Retail as a sector was hit the most. Did the Timex Group also feel the impact? Would you say that you have now recovered from it, if there was an impact?
There was certainly an impact in the retail sector and it had a big shake-up, and yes, I think some of our luxury and fashion products in the higher segment got affected because people then gravitated towards the true watch brands and not so much towards fashion brands. On the other hand, brands such as Timex benefitted from it significantly because a lot of luxury retailers now needed a better value play. Stores like Bloomingdales, Saks Fifth Avenue in New York, or Selfridges in the UK, all of them now have brand Timex in their offering and that’s been a positive fallout for the brand because everyone has got a better value offering in their mix. As a group, we have been very resilient and we have had a good balance mainly on the account of the fact that have we have a great portfolio of brands.
Any other positives that came from the slowdown?

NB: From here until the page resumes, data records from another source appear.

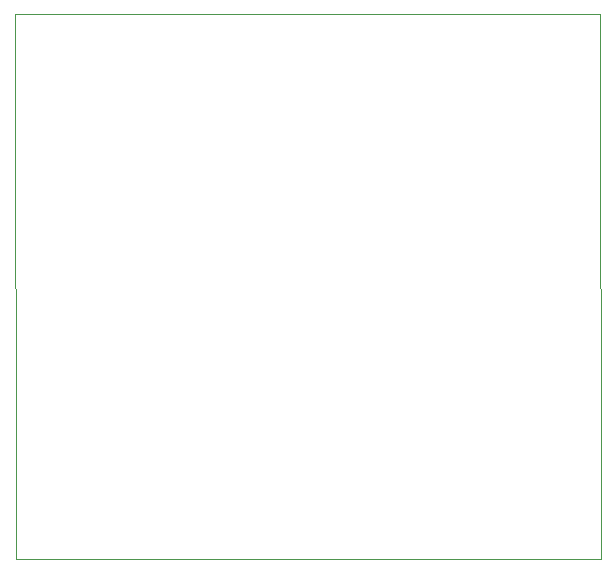
<source format=gbr>
%TF.GenerationSoftware,KiCad,Pcbnew,6.0.11-2627ca5db0~126~ubuntu20.04.1*%
%TF.CreationDate,2023-09-03T18:12:03+02:00*%
%TF.ProjectId,sboxnet-modul,73626f78-6e65-4742-9d6d-6f64756c2e6b,rev?*%
%TF.SameCoordinates,Original*%
%TF.FileFunction,Profile,NP*%
%FSLAX46Y46*%
G04 Gerber Fmt 4.6, Leading zero omitted, Abs format (unit mm)*
G04 Created by KiCad (PCBNEW 6.0.11-2627ca5db0~126~ubuntu20.04.1) date 2023-09-03 18:12:03*
%MOMM*%
%LPD*%
G01*
G04 APERTURE LIST*
%TA.AperFunction,Profile*%
%ADD10C,0.100000*%
%TD*%
G04 APERTURE END LIST*
D10*
X125730000Y-121920000D02*
X76200000Y-121920000D01*
X76200000Y-121920000D02*
X76174600Y-75768200D01*
X125704600Y-75793600D02*
X125730000Y-121920000D01*
X76174600Y-75768200D02*
X125704600Y-75793600D01*
M02*

</source>
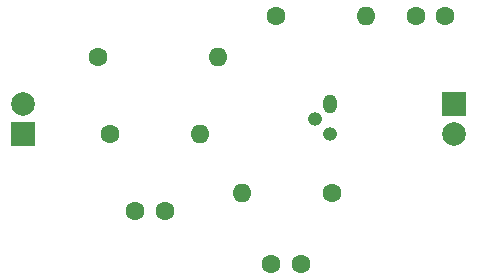
<source format=gbs>
%TF.GenerationSoftware,KiCad,Pcbnew,8.0.3*%
%TF.CreationDate,2024-12-18T20:06:44+01:00*%
%TF.ProjectId,Oscillatore,4f736369-6c6c-4617-946f-72652e6b6963,rev?*%
%TF.SameCoordinates,Original*%
%TF.FileFunction,Soldermask,Bot*%
%TF.FilePolarity,Negative*%
%FSLAX46Y46*%
G04 Gerber Fmt 4.6, Leading zero omitted, Abs format (unit mm)*
G04 Created by KiCad (PCBNEW 8.0.3) date 2024-12-18 20:06:44*
%MOMM*%
%LPD*%
G01*
G04 APERTURE LIST*
%ADD10R,2.000000X2.000000*%
%ADD11C,2.000000*%
%ADD12C,1.600000*%
%ADD13O,1.600000X1.600000*%
%ADD14O,1.200000X1.600000*%
%ADD15O,1.200000X1.200000*%
G04 APERTURE END LIST*
D10*
%TO.C,INPUT*%
X108500000Y-76540000D03*
D11*
X108500000Y-74000000D03*
%TD*%
D12*
%TO.C,R3*%
X115880000Y-76500000D03*
D13*
X123500000Y-76500000D03*
%TD*%
D12*
%TO.C,R2*%
X129880000Y-66500000D03*
D13*
X137500000Y-66500000D03*
%TD*%
D12*
%TO.C,R1*%
X134620000Y-81500000D03*
D13*
X127000000Y-81500000D03*
%TD*%
D14*
%TO.C,Q1*%
X134500000Y-74000000D03*
D15*
X133230000Y-75270000D03*
X134500000Y-76540000D03*
%TD*%
D12*
%TO.C,L1*%
X114840000Y-70000000D03*
D13*
X125000000Y-70000000D03*
%TD*%
D10*
%TO.C,OUTPUT*%
X145000000Y-74000000D03*
D11*
X145000000Y-76540000D03*
%TD*%
D12*
%TO.C,C3*%
X144250000Y-66500000D03*
X141750000Y-66500000D03*
%TD*%
%TO.C,C2*%
X132000000Y-87500000D03*
X129500000Y-87500000D03*
%TD*%
%TO.C,C1*%
X118000000Y-83000000D03*
X120500000Y-83000000D03*
%TD*%
M02*

</source>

One of the big positives that come out of any slowdown is efficiency. In the period of luxury, where there is high growth in excess and wasteful expenditure, marketers are bent and compelled to be more efficient.
What would you say the year 2011 belongs to the Indian industry?
2011 is the start of a wonderful decade and a league for India. All the stars seem aligned at the moment. Be it at the macro-economic level, the strength of the Indian consumer, the overall consumer behaviour or the geo politics – all are geared towards suggesting that the Indian consumer and economy is going to make a difference and we should be seeing a rapid growth in the near future.
Where is a sector like retail, which in essence is a direct connect with consumer, headed in the New Year?
Organised retail will emerge in a bigger way and it is going to define a much higher level of more specified matrix, which will be more consumer driven, consumer off-take driven and less relationship based. At the same time, there’s going to be a lot of e-commerce opportunities, because rental cost in India tends to be very high and e-commerce gives an opportunity to dis-intermediate the retailer. And what is going to drive this is the brand’s focus on the consumer rather than the retailer. Pure marketing resonates with the consumer and grows your business with the consumer.
What can be expected from the Timex Group in 2011?
We will be focusing on a lot of emerging market economies. We are going to be defending our market share in North America and we will be bringing in new technologies and new products in 2011. Besides India being one of the key focus areas, emerging markets like China, Indonesia and Brazil will also be in focus.